Member of the Mississippi State Senate
- In office 1979–1980

Personal details
- Born: August 16, 1939 (age 86) Carthage, Mississippi, US
- Party: Democratic
- Education: Tougaloo College
- Occupation: Politician, businessman

= Arthur Tate =

American politician from Mississippi (born 1939)

Arthur James Tate (born August 16, 1939) is an American retired politician and small business owner who was the first African American to serve in the Mississippi State Senate since the Reconstruction era. In January 1979, he ran in a Senate special election, won his race, and served one year in office. He represented Holmes County, Madison County, and Yazoo County.

== Life and career ==
Tate was born on August 16, 1939, in the small town of Carthage, Mississippi. He grew up in the Jim Crow South and attended Leake County Agricultural High School and Tougaloo College.
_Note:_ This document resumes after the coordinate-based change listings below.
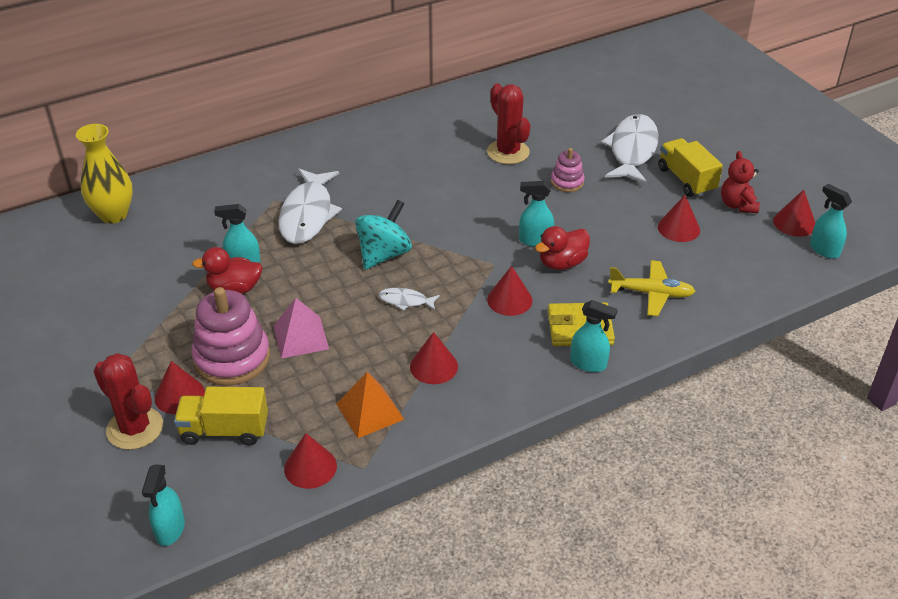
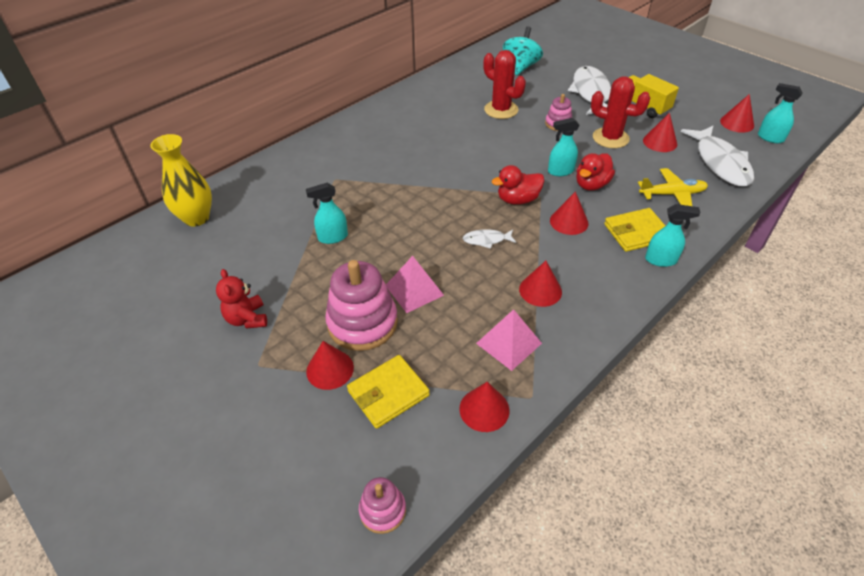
camera: 15 degrees left, 5 degrees up
red cactus [93,353,163,450] -> red cactus moved to [591,76,650,148]
turquoise spray bottle [142,464,185,546] -> pink stacking toy [359,477,406,534]
yellow truck [174,387,268,445] -> yellow wallet [347,355,430,429]
red duck [192,247,262,294] -> red duck moved to [492,165,544,205]
white fish [278,169,342,244] -> white fish moved to [681,126,754,187]
orange pyramid [336,372,405,438] -> pink pyramid [476,309,542,371]
turquoise spinning top [355,200,412,270] -> turquoise spinning top moved to [503,26,543,75]
red teddy bear [721,151,760,213] -> red teddy bear moved to [216,269,267,329]

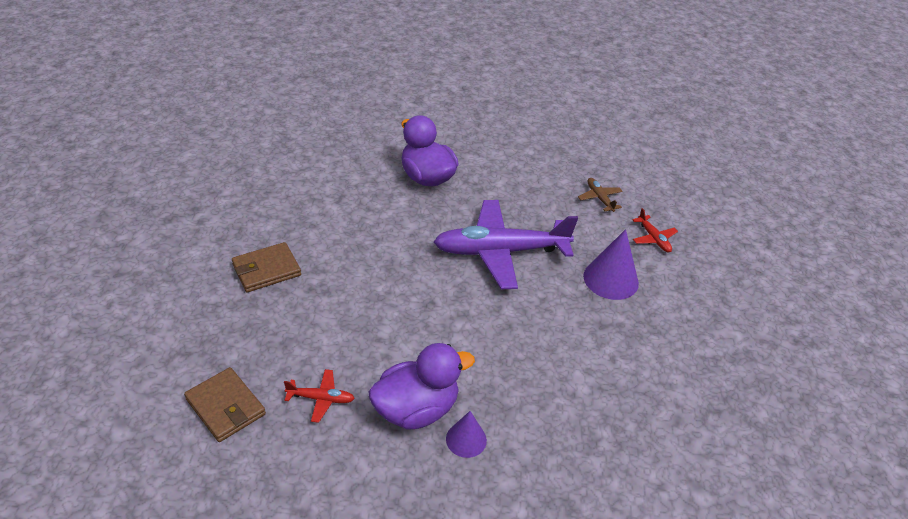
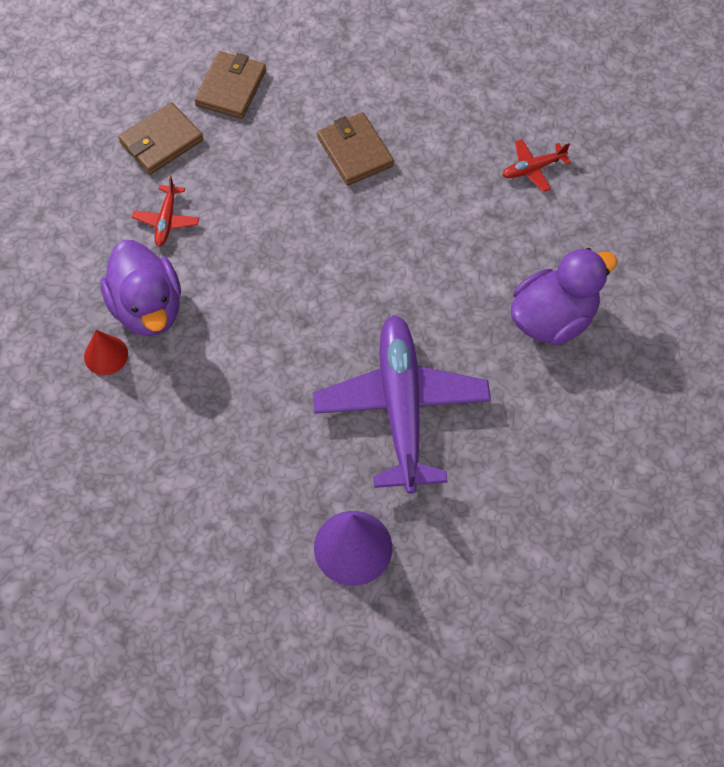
camera: 95 degrees right, 20 degrees up
purple cone [446,411,487,458] -> red cone [84,330,128,375]
brown plane [578,178,623,212] -> none
red plane [632,208,678,252] -> red plane moved to [502,139,571,192]
none -> brown wallet [194,51,266,119]

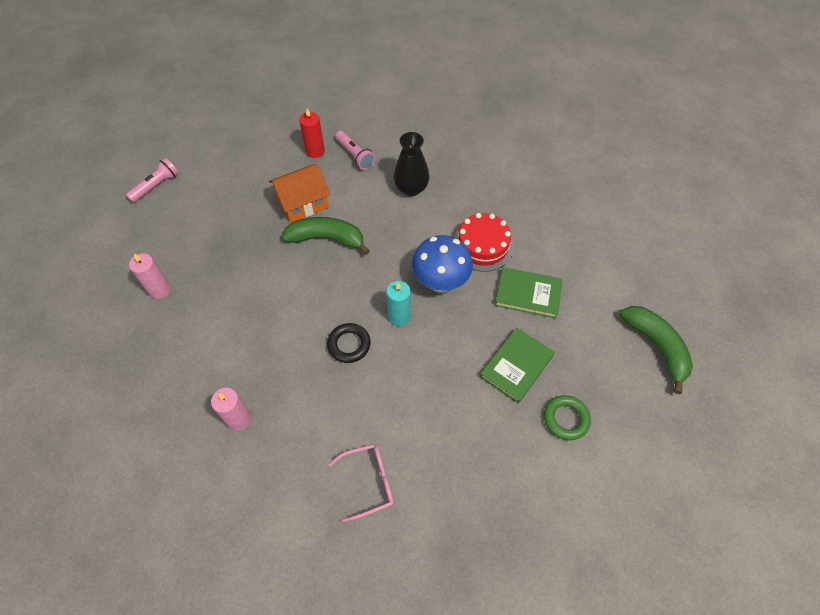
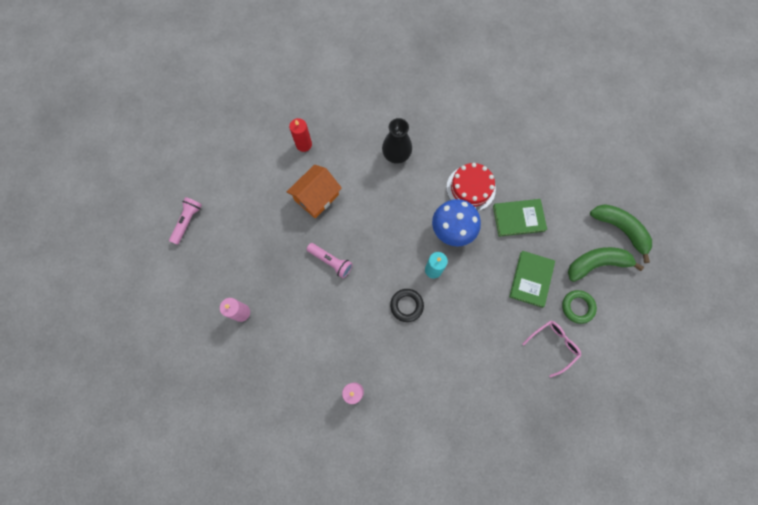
camera: 20 degrees left, 15 degrees up
green banana [282,217,370,255] -> green banana moved to [568,247,644,282]
pink glasses [328,444,394,522] -> pink glasses moved to [522,320,581,378]
pink flashlight [335,131,375,170] -> pink flashlight moved to [307,243,353,278]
In 1964, he moved to Canton, Mississippi, where he taught at Rogers High School. He became active in the Black civil rights movement and eventually ran for chancery court clerk. He lost that election but in January 1979 ran for the open seat of Mississippi State Senate district 15A in a special election to represent Holmes, Madison, and Yazoo counties. As a member of the Democratic Party, Tate declared his candidacy, campaigned, and won the election and runoff election, all in one month's time. He served one year in office.

Tate owns a Canton furniture store and has also sold insurance. He has served as a member of the Canton Business League, the Canton Chamber of Commerce, the local Council on Aging, and the NAACP. He is a deacon at his Baptist church in Canton. He is married to Consuella (Smith) Tate.